**REQUIRED WORK**.
1. In the Gravity SMTP article below, which plugin version should owners of affected sites update to?
2. Reproduce the portion of the Gravity SMTP article between "The Gravity SMTP" and "mail integration credentials.", inclusive.

**SELECTED EXTRACT**.
☆ ☆ ☆ ☆

The Gravity SMTP plugin for WordPress, installed on approximately 100,000 sites, is being massively exploited via the CVE-2026-4020 vulnerability (CVSS 5.3). Despite its medium CVSS score, the real danger of this flaw is significantly higher than the base rating: an unauthenticated attacker can, with a single HTTP request, obtain email service API keys, OAuth tokens, and a full system report of the site. According to Wordfence, more than 17 million exploitation attempts have been blocked. Owners of affected sites must immediately update the plugin to version 2.1.5 and rotate all mail integration credentials.
Technical essence of the vulnerability
The root of the problem is a REST API endpoint registered at the path /wp-json/gravitysmtp/v1/tests/mock-data. As reported by Wordfence researchers, the permission_callback parameter of this endpoint unconditionally returns true, which completely disables authentication checks. Any visitor can access it without any credentials.

☆ ☆ ☆ ☆

**EXCERPTED RECORDS**.

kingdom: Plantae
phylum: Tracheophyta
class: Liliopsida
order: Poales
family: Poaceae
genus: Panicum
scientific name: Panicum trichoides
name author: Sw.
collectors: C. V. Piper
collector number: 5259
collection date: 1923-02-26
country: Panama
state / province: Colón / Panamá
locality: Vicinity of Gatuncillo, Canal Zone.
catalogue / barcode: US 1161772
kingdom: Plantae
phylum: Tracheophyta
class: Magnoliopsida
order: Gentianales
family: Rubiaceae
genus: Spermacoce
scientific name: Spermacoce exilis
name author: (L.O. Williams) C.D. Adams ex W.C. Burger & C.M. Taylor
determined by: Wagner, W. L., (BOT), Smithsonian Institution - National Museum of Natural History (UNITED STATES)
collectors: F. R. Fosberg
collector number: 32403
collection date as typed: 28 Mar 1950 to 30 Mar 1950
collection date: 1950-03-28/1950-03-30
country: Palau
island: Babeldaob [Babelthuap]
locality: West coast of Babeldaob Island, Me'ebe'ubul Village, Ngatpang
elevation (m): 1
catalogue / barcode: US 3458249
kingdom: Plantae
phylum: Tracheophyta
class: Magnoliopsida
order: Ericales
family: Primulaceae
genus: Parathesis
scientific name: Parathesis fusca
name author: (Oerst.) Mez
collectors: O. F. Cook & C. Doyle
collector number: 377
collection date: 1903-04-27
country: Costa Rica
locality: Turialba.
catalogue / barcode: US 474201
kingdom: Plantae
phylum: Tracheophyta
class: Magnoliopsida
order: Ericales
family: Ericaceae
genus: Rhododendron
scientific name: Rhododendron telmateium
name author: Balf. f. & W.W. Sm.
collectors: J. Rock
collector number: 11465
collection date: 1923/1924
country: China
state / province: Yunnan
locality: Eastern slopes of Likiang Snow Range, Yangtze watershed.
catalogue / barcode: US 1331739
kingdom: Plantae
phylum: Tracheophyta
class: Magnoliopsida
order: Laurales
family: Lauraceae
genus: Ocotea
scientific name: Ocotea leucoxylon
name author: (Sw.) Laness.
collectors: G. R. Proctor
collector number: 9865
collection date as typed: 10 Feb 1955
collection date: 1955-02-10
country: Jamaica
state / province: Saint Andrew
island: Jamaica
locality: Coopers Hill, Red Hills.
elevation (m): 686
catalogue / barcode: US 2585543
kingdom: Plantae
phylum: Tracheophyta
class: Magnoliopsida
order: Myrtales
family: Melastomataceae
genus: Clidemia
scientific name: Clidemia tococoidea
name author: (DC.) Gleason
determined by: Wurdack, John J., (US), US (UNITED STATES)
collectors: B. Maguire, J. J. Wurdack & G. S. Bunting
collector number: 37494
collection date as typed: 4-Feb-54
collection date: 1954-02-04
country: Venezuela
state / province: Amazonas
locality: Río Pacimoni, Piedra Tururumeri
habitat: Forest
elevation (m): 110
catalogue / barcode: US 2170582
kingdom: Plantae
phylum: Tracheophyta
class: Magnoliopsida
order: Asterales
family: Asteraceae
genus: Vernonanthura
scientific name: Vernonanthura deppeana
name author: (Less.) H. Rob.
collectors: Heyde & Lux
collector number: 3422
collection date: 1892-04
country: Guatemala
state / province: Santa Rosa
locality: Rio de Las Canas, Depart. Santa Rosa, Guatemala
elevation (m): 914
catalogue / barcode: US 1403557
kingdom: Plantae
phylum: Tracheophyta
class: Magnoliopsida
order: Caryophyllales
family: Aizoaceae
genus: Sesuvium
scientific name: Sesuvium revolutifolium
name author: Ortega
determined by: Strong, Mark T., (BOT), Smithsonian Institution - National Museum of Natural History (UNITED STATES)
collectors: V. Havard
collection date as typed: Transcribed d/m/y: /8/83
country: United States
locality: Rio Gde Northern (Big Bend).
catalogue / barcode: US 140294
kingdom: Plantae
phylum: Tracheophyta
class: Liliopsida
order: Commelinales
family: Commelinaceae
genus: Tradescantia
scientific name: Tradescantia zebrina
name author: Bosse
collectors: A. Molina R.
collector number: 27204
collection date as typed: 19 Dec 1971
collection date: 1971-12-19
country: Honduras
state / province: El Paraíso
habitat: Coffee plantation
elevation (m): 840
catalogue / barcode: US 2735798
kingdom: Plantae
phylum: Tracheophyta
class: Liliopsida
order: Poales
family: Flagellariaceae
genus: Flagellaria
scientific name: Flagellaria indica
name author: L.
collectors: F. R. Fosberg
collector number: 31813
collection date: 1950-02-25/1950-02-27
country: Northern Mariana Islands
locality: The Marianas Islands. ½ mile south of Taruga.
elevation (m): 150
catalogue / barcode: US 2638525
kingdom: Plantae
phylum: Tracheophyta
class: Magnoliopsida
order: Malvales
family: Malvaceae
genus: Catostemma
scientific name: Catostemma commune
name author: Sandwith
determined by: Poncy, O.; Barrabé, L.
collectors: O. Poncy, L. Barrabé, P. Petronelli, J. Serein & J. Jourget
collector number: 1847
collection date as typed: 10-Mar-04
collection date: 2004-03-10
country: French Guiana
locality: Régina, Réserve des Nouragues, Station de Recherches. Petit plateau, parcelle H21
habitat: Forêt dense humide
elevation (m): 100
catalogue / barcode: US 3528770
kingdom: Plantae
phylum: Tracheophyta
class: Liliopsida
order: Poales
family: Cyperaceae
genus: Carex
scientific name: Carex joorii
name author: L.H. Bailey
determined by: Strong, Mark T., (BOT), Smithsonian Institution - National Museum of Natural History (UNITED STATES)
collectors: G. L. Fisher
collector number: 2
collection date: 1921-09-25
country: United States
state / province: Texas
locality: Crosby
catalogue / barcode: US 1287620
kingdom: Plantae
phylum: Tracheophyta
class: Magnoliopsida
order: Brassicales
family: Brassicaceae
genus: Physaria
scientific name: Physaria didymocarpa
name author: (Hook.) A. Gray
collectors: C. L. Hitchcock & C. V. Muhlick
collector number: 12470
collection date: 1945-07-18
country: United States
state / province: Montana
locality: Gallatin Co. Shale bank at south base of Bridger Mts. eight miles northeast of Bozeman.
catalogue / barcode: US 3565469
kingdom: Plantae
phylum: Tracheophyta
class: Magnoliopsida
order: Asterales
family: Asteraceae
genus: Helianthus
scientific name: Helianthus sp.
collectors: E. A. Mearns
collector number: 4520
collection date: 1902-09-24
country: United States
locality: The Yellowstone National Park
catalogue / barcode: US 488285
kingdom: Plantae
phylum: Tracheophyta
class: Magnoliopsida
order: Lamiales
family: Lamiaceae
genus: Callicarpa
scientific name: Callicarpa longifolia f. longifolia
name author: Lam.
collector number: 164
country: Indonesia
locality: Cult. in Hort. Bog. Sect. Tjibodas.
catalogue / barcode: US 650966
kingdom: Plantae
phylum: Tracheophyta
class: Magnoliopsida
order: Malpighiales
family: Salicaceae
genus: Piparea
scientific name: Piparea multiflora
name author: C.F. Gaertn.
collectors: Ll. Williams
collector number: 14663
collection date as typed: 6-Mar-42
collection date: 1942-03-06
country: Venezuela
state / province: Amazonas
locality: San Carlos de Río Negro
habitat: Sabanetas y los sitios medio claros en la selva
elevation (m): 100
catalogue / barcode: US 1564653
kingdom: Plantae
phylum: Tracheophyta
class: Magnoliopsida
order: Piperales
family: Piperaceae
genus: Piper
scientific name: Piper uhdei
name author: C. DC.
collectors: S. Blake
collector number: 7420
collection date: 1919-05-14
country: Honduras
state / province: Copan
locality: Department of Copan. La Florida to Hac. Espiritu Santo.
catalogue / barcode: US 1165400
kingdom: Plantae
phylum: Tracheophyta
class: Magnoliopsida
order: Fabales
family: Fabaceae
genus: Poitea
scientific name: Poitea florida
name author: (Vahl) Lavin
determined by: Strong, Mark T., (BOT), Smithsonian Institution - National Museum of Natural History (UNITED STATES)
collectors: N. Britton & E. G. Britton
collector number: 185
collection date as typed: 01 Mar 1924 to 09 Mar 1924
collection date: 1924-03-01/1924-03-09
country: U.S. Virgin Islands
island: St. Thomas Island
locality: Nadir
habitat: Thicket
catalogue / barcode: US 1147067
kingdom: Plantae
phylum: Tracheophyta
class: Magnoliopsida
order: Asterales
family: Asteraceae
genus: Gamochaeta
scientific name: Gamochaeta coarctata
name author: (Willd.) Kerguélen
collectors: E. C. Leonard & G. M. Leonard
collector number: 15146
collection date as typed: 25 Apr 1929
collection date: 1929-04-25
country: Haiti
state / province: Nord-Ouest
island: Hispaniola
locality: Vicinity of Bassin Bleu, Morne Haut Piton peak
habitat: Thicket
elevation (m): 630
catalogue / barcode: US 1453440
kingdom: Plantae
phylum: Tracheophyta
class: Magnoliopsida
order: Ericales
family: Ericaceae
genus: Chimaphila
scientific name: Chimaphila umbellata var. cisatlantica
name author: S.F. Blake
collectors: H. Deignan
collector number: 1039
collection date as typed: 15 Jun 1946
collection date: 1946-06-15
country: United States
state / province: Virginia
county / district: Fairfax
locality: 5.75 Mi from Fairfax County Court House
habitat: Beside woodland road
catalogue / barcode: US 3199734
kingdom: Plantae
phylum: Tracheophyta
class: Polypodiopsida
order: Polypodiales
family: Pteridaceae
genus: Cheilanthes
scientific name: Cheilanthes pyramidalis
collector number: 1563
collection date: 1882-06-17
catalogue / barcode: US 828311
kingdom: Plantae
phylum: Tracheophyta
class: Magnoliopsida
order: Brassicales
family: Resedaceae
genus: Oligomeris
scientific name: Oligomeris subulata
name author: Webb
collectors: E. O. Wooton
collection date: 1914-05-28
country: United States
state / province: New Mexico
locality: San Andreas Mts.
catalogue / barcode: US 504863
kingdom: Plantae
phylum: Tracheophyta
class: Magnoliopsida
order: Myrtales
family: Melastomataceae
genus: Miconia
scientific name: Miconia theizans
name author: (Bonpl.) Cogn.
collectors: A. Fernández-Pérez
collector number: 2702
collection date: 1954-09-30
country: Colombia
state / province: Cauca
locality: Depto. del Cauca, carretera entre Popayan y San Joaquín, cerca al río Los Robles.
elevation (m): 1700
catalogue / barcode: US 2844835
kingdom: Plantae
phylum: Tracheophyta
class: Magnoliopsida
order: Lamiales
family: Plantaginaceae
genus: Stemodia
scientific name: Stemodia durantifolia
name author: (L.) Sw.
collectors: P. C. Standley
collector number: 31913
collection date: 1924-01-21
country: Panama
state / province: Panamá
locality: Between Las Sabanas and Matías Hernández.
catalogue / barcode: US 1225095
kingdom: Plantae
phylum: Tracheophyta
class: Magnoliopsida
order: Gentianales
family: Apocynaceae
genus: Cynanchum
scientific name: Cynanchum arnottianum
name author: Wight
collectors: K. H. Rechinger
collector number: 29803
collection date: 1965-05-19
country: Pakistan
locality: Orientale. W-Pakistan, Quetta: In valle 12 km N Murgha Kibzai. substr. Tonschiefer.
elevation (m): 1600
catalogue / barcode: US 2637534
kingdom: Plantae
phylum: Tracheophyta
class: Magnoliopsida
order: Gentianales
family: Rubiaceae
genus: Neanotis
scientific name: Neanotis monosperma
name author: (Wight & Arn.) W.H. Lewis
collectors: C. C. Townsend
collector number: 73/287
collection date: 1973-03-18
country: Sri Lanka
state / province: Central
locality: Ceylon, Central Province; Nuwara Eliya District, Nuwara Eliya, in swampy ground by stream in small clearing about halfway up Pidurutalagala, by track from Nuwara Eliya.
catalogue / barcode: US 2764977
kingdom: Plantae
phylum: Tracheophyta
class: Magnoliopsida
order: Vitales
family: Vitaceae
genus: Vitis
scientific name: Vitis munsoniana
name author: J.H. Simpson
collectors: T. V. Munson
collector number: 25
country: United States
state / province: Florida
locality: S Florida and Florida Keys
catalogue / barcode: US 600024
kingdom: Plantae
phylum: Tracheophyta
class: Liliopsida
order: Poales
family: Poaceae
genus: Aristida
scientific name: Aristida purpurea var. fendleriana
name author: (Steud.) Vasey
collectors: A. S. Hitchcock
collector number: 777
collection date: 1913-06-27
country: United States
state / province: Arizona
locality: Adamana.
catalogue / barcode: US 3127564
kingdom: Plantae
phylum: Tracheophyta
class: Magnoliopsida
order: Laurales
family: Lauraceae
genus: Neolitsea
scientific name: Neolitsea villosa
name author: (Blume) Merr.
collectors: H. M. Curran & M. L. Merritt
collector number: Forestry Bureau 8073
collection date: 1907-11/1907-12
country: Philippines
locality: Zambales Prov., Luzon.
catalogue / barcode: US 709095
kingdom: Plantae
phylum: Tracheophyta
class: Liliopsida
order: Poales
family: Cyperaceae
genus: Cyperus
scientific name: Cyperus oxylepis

☆ ☆ ☆ ☆

**ANSWERS FOR THE EXERCISE**.
1. Version 2.1.5.

2.
The Gravity SMTP plugin for WordPress, installed on approximately 100,000 sites, is being massively exploited via the CVE-2026-4020 vulnerability (CVSS 5.3). Despite its medium CVSS score, the real danger of this flaw is significantly higher than the base rating: an unauthenticated attacker can, with a single HTTP request, obtain email service API keys, OAuth tokens, and a full system report of the site. According to Wordfence, more than 17 million exploitation attempts have been blocked. Owners of affected sites must immediately update the plugin to version 2.1.5 and rotate all mail integration credentials.